■ À FAIRE: Citez intégralement le texte sur la réforme du droit de la famille, sans rien y changer.

Réforme du droit de la famille : le Barreau d’Arthabaska prend position

Réforme du droit de la famille : le Barreau d’Arthabaska prend position
André Komlosy (Photo : Gracieuseté)

DROIT. Le Barreau d’Arthabaska a décidé de prendre position et de suivre de près l’évolution du projet de réforme du droit de la famille que le gouvernement du Québec s’apprête à initier cet automne.

«La ministre de la Justice du Québec, Sonia Lebel, a effectué une tournée de consultation ces derniers mois mais malheureusement la région du Centre du Québec, couverte par le Barreau d’Arthabaska, en était exclus. Nous avons donc décidé de mettre sur pied un comité sur le droit de la famille composé d’avocats de notre région afin de faire valoir notre opinion sur cette importante réforme à venir. Cela s’est traduit par l’envoie d’une lettre à la ministre de la Justice du Québec contenant des observations et commentaires», a indiqué le bâtonnier du Barreau d’Arthabaska, Me André Y. Komlosy.

Le premier élément qui est ressorti des travaux du comité est la nécessité que la notion de conjoints de fait soit clairement définie au Code Civil du Québec (CCQ), ce qui n’est pas le cas actuellement.

■ DOCUMENTS FOURNIS:
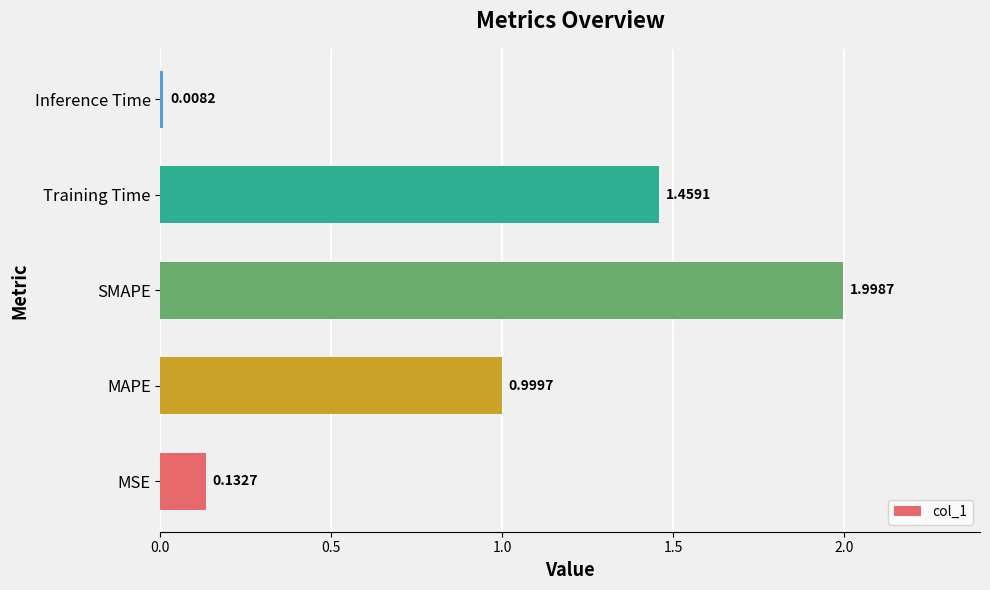

What is the average value?

0.9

■ RÉPONSE CI-DESSOUS:
Réforme du droit de la famille : le Barreau d’Arthabaska prend position

Réforme du droit de la famille : le Barreau d’Arthabaska prend position
André Komlosy (Photo : Gracieuseté)

DROIT. Le Barreau d’Arthabaska a décidé de prendre position et de suivre de près l’évolution du projet de réforme du droit de la famille que le gouvernement du Québec s’apprête à initier cet automne.

«La ministre de la Justice du Québec, Sonia Lebel, a effectué une tournée de consultation ces derniers mois mais malheureusement la région du Centre du Québec, couverte par le Barreau d’Arthabaska, en était exclus. Nous avons donc décidé de mettre sur pied un comité sur le droit de la famille composé d’avocats de notre région afin de faire valoir notre opinion sur cette importante réforme à venir. Cela s’est traduit par l’envoie d’une lettre à la ministre de la Justice du Québec contenant des observations et commentaires», a indiqué le bâtonnier du Barreau d’Arthabaska, Me André Y. Komlosy.

Le premier élément qui est ressorti des travaux du comité est la nécessité que la notion de conjoints de fait soit clairement définie au Code Civil du Québec (CCQ), ce qui n’est pas le cas actuellement.